Читаем Berlin полностью

Another well-publicized trial involved an officer of the East German Border Troops, Karl Bandemer, who commanded the 34th Border Regiment at the time of a particularly brutal murder at the Berlin Wall. According to trial testimony, on February 7, 1966, border guards opened fire on a construction worker named Willi Block as he tried to crawl through a coil of barbed wire. Hearing the shots, Bandemer rushed to the scene and discovered that the fugitive, though not yet wounded, was hopelessly caught in the wire. Rather than ordering his retrieval, Bandemer asked for an automatic pistol and opened fire on Block at a range of twenty meters. At least two border guards also fired. Over seventy rounds were expended, more than enough to dispatch Block. According to one witness, Bandemer bragged after the killing: “It takes the commander to come around to show the boys how these matters are handled.” In his defense, Bandemer claimed that the fatal shots had actually come from the western side of the Wall. Although the court did not buy this, it found the defendant guilty only of second-degree manslaughter, and imposed a sentence of three years’ imprisonment. Bandemer appealed the verdict on grounds of “legal error.” At the time of his appeal—April 1997—only one sentence in the more than fifty cases involving shootings at the Wall had been definitively upheld after the exhaustion of all appeals.


Arrivals and Departures

In the mid-1990s Berlin presented a complicated and contradictory picture. The Wall was down, but the city remained deeply divided. Citizens on either side of the former barrier tended to read different newspapers, listen to different radio stations, even smoke different brands of cigarettes. In the 1995 elections for Berlin’s House of Representatives, the PDS, or ex-Communists, became the strongest party in East Berlin with 38.3 percent of the eastern vote, while winning only 2.1 percent in the west. Great excitement over the town’s new status as capital-elect was tempered by frustration over the inevitable changes that came with reunification and a new political mission. The city’s extensive facelift belied economic stagnation, even decline. Companies and jobs were fleeing Berlin just as new migrants were pouring in from Eastern Europe. The city once again touted its openness and cosmopolitanism, but xenophobia and antiforeigner violence were one the rise. In 1996 the citizens of Brandenburg, reflecting old prejudices against Berlin, voted down an initiative to combine Brandenburg and Berlin into a single state, a measure that Mayor Eberhard Diepgen had claimed was necessary if the eastern region was to hold its own against the more powerful western states. Diepgen and other boosters spoke of Berlin as Europe’s most happening city, but forty years of division and isolation had left a durable legacy of provincialism. Even some locals had to admit that the new Berlin might be more hype than hip. As one cabaret performer put it: “Berlin is like an old woman who dyes her hair and then thinks she is beautiful.”
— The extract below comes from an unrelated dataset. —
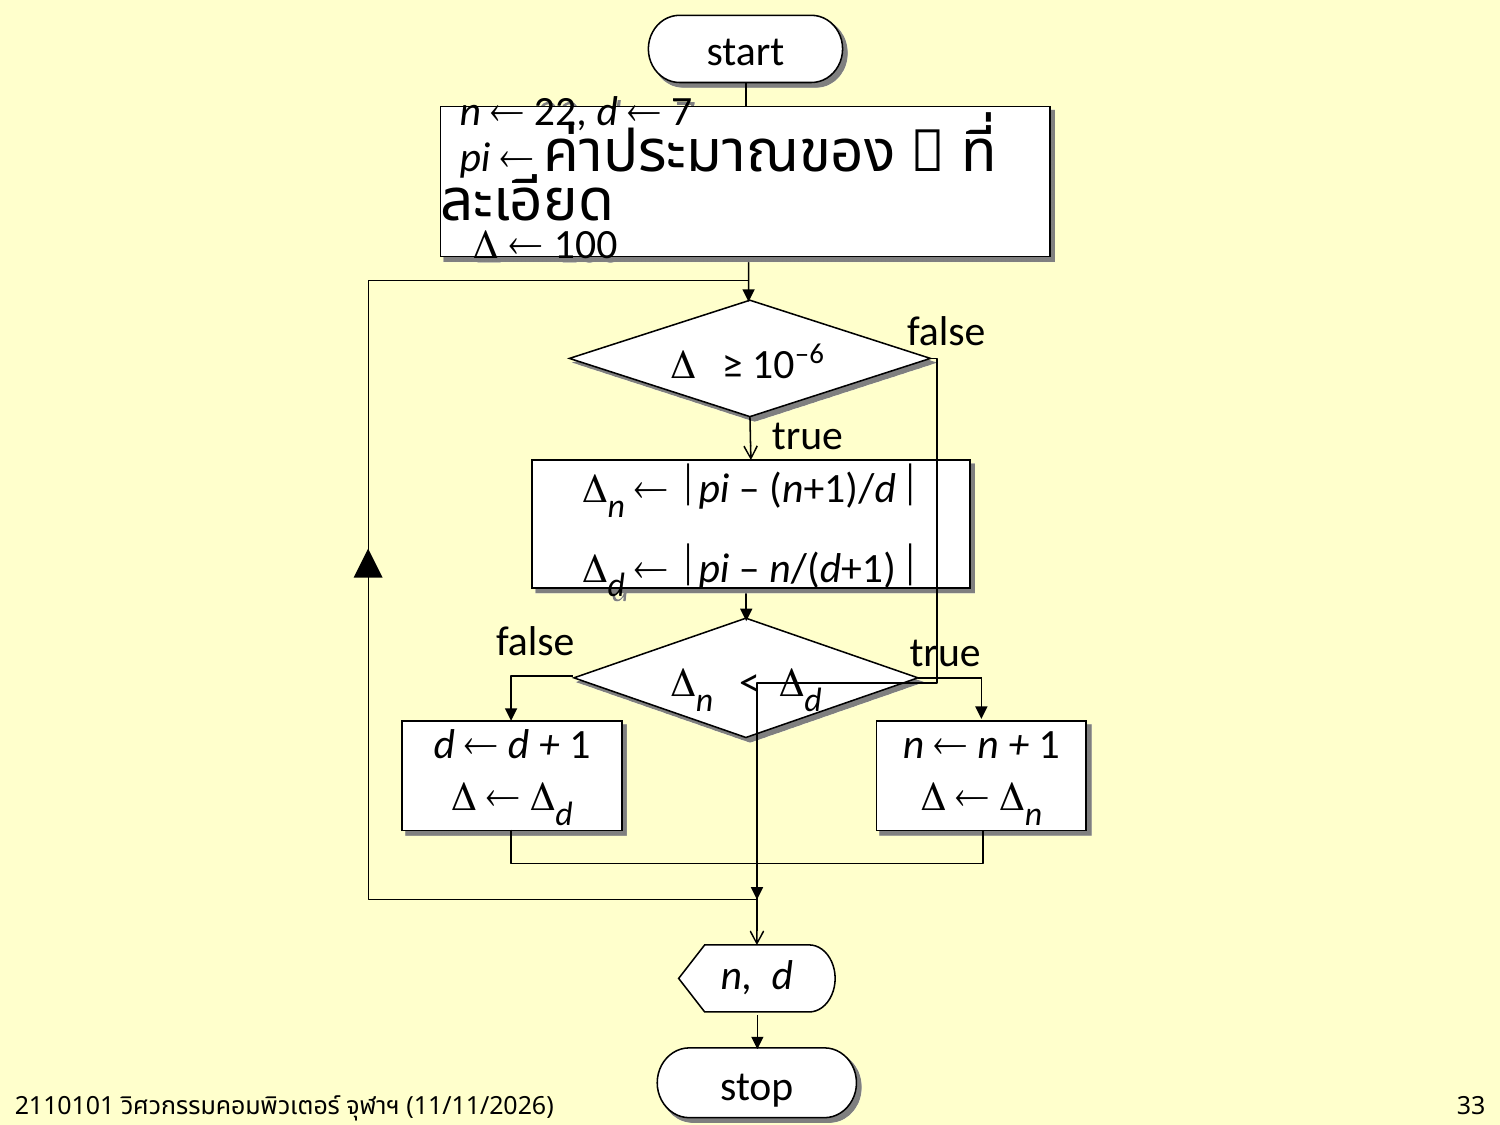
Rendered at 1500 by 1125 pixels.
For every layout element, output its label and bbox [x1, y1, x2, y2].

text_box [354, 15, 1087, 1118]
Prenzlauer Berg, the neighborhood in northeastern Berlin that had housed the most vibrant artistic “scene” in GDR days, developed a larger, trendier scene after the Wall came down. Western punks came over and squatted, while Kreuzberg artists and intellectuals, attracted by “the charm of the derelict,” bought spacious apartments in the district’s rundown but still-intact Wilhelmian-era Mietskaserne. Carpetbagging Wessis, along with a few entrepreneurial Ossis, opened a raft of new cafés and restaurants. The area around Kollwitzplatz was ground zero in this transformation. In the area’s new cafés, which were carefully designed to look like old cafés, young people from all over the world congregated to eat ethnic food, drink overpriced wine and beer, and feel hip.